I wasn’t going to, but she’s given me no choice. Fuck it.

Moving closer, my hands opened to throttle her—to give her something to truly cry about, but I restrained myself. Just.

She looked up, eyes glassy.

I forced a smile—a half-smile, letting her believe her tears affected me, offering false humanity. I let her believe I had a soul and didn’t punish her for hoping. Hoping I was redeemable.

She bought it. Stupid girl. Allowing me to offer my arm as if it were some sort of consolation and guide her from purgatory into hell.

THE AIRPORT BAR reeked of sad goodbyes and tears. Just like my soul.

I rolled my eyes. I didn’t like the sort of person Jethro made me. Someone who only saw the negative and was ruled by fear. I’m an award winning designer. I’m wealthy in my own right.
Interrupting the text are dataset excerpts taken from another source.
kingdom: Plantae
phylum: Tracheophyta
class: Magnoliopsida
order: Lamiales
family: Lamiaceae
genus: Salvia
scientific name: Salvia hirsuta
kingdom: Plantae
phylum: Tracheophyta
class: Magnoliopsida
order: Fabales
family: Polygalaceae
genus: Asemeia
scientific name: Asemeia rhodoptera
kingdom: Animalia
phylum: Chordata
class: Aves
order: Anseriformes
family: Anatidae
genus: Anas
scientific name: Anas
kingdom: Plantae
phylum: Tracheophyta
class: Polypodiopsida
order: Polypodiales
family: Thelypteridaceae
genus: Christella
The unknown future crushed my heart, but it was the thought of losing myself while it happened that scared me the most.

“I need a drink. I’ll get you one¸ too,” Jethro muttered.

I spun to face him. Big mistake. I stumbled to the left, cursing the suddenly tilting room. My vertigo wasn’t normally this bad. An episode a day was my norm, not every time I tried to move.

A cold hand grasped my elbow. “That condition you have—it’s really getting on my nerves.”

The floor steadied beneath my feet; I tore my arm from his hold. “Leave me alone then. Get on the plane and let me fall over in peace.”

He shook his head, gold eyes darkening with impatience. “I have a much better idea.”

I looked away, taking in the low square-line sofas, sad plastic plants, and dirty carpeting. This can’t be happening. Everything seemed surreal. I was at the airport with a man who’d threatened the lives of my brother and father. I was about to climb on a plane with him. I was about to disappear.

And probably never be found.

It wasn’t rational. It was completely nonsensical.

Suddenly a drink sounded perfect. Alcohol and vertigo didn’t mix, but damned if I wanted to exist full of grief and horror.

Jethro motioned toward a booth by the window where large spotlights turned the black sea of tarmac into false daylight, casting a warm glow on sleeping jumbo jets ready to depart.

Not giving me a chance to say anything else, or to even relay my preference, he stalked away, beelining for the bar.

Quick. Now.

The moment he had his back to me, I pulled my cell phone from my jacket pocket. He said I could keep it. He said I could talk to anyone I chose. He hadn’t said when—now or when we got to his ‘home’, but I desperately needed Vaughn.